第13話 「静かな違和感」
エリド・コンコード・メインホール──
七大勢力〈セブンスリンク〉の紋章が静かに浮かぶ円卓の中央で、光の資料がゆっくりと回転していた。
ラミオは指先で半透明のデータシートを軽く払う。
ミレイユが用意した“整理資料”が、円卓を囲む各代表の前へ滑らかに分配されていった。
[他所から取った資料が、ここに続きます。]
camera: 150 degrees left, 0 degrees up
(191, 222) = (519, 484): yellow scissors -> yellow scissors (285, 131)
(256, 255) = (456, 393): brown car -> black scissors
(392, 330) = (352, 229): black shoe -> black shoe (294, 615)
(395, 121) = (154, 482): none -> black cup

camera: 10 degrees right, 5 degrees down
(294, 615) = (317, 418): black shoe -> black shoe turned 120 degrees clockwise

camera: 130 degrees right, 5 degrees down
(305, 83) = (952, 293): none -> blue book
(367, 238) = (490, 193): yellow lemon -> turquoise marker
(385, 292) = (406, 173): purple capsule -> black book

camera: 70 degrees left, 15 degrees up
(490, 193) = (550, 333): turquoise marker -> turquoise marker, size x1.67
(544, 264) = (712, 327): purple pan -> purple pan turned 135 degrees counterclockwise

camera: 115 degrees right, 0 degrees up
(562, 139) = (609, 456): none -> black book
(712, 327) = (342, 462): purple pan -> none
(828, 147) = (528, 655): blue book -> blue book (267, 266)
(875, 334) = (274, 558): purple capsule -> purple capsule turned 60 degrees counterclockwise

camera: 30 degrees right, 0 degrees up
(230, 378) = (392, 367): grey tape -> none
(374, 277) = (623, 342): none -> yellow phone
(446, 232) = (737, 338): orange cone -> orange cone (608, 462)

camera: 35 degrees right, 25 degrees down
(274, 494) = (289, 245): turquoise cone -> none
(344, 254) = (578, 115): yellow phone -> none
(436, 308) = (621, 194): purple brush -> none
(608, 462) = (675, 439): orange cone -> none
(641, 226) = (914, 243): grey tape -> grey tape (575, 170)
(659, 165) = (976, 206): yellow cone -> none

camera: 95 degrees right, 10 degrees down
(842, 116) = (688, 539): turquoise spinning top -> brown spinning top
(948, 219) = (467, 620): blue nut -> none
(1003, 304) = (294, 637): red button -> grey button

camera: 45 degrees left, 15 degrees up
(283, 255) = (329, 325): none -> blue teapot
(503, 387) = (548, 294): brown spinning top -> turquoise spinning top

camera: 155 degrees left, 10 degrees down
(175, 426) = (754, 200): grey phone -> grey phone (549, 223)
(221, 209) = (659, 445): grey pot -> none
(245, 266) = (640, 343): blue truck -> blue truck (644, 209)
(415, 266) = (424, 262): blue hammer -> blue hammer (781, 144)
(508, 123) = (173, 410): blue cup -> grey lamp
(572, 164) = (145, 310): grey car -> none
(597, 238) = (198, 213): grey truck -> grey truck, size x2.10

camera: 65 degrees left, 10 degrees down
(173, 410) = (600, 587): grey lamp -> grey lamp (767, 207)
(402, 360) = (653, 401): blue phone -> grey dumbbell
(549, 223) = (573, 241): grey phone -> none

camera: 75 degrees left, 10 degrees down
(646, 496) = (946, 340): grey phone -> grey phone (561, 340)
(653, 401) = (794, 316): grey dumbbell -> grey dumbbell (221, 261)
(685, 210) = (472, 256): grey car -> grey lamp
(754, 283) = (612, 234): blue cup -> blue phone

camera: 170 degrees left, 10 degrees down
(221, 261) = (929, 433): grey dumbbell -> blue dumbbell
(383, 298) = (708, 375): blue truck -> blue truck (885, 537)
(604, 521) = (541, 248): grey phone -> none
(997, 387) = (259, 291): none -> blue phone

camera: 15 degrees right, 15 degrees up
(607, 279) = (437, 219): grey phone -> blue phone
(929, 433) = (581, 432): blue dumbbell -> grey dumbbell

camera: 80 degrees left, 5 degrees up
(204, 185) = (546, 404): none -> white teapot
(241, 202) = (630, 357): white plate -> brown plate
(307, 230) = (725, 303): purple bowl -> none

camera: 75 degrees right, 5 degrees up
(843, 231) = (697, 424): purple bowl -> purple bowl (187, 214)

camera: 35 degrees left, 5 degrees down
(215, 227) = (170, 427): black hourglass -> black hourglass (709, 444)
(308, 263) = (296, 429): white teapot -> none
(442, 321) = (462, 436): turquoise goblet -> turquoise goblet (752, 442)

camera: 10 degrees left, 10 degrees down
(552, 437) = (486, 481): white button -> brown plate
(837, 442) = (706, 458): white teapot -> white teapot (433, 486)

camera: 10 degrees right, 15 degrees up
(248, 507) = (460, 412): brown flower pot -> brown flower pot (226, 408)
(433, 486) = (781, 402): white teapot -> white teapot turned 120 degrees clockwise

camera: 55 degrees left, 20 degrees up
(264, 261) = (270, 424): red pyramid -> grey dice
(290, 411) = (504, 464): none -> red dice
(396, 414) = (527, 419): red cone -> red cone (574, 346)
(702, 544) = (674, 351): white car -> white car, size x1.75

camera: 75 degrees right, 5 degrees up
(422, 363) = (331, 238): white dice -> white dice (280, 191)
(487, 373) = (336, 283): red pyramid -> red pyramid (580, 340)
議論はゆっくりと、しかし確実にアーグレイア案へと寄っている。
ラミオはその流れを受け止めつつ、内心で小さく息を吐いた。
(……ミレイユは、やっぱり抜け目がない)
今回アーグレイアが提示したのは、複雑に絡み合った自治圏問題を「誰が見ても理解できる図式」へと落とし込んだ、精密な対案だった。
具体的には──
・資源配分の完全透明化
・管理権の段階的移譲スケジュール
・治安維持を三勢力合同チームへ委託する枠組み
・各勢力の利益差を自動補正する均衡モデル
どれも理想論ではない。
数字と実績、そして既存制度の延長線上で成立している。
強引さはなく、独自色も必要以上には前に出していない。
ただ──
「この流れで進めれば、七勢力すべてが無理なく得をする」
そう自然に思わせるだけの、構造と説得力があった。
(……準備の密度が桁違いだ。短期間でここまで整えるか)
胸に芽生えたのは、ほとんど誇りに近い感情だった。
だが。
アストラ代表の態度には、どうしても小さな“引っかかり”が残る。
反論するでもない。
賛意を示すでもない。
表情は終始穏やかなのに、指先の動きや視線の置きどころだけが微妙に落ち着かない。
論点の置き方がわずかにずれ、
発言には芯がなく、
言葉の温度と視線の方向が噛み合っていなかった。
(……どうにも噛み合わんな。あれほど視点が揺れるのは珍しい)
しかしラミオは、それだけで何かを“疑う”ほど軽率ではない。
あくまで──
「会議慣れした者の仕草ではないな……?」
その程度の、微弱な違和感。
確信でも、兆候でもなく、ただ眉が一瞬わずかに動くほどの感覚だった。
答えがどこにあるのか。
この時点のラミオには、まだ見えていない。
⸻
同じ頃。
会議場から離れた、海上の整備区画。
二人の影が、静かに端末を閉じた。
声は潜められ、感情の起伏はない。
「……予定に変更。明日の動きに合わせる」
「了解。後は指示通り。痕跡は残さない」
「目標の所在は?」
「移動ルートを確認中。こちらで調整する」
短いやり取りだけが、冷たい空気に溶けていく。
熱も、焦りもない。
そこにあるのは、ただ任務だけだった。
影は工具と補給資材の間に紛れるようにして、静かに消えた。
海面の向こうでは、会議場の灯りが遠く揺れている。
まだ、誰も気づかない。
均された表面の下で、
明日の筋書きが、わずかに軋み始めていることに。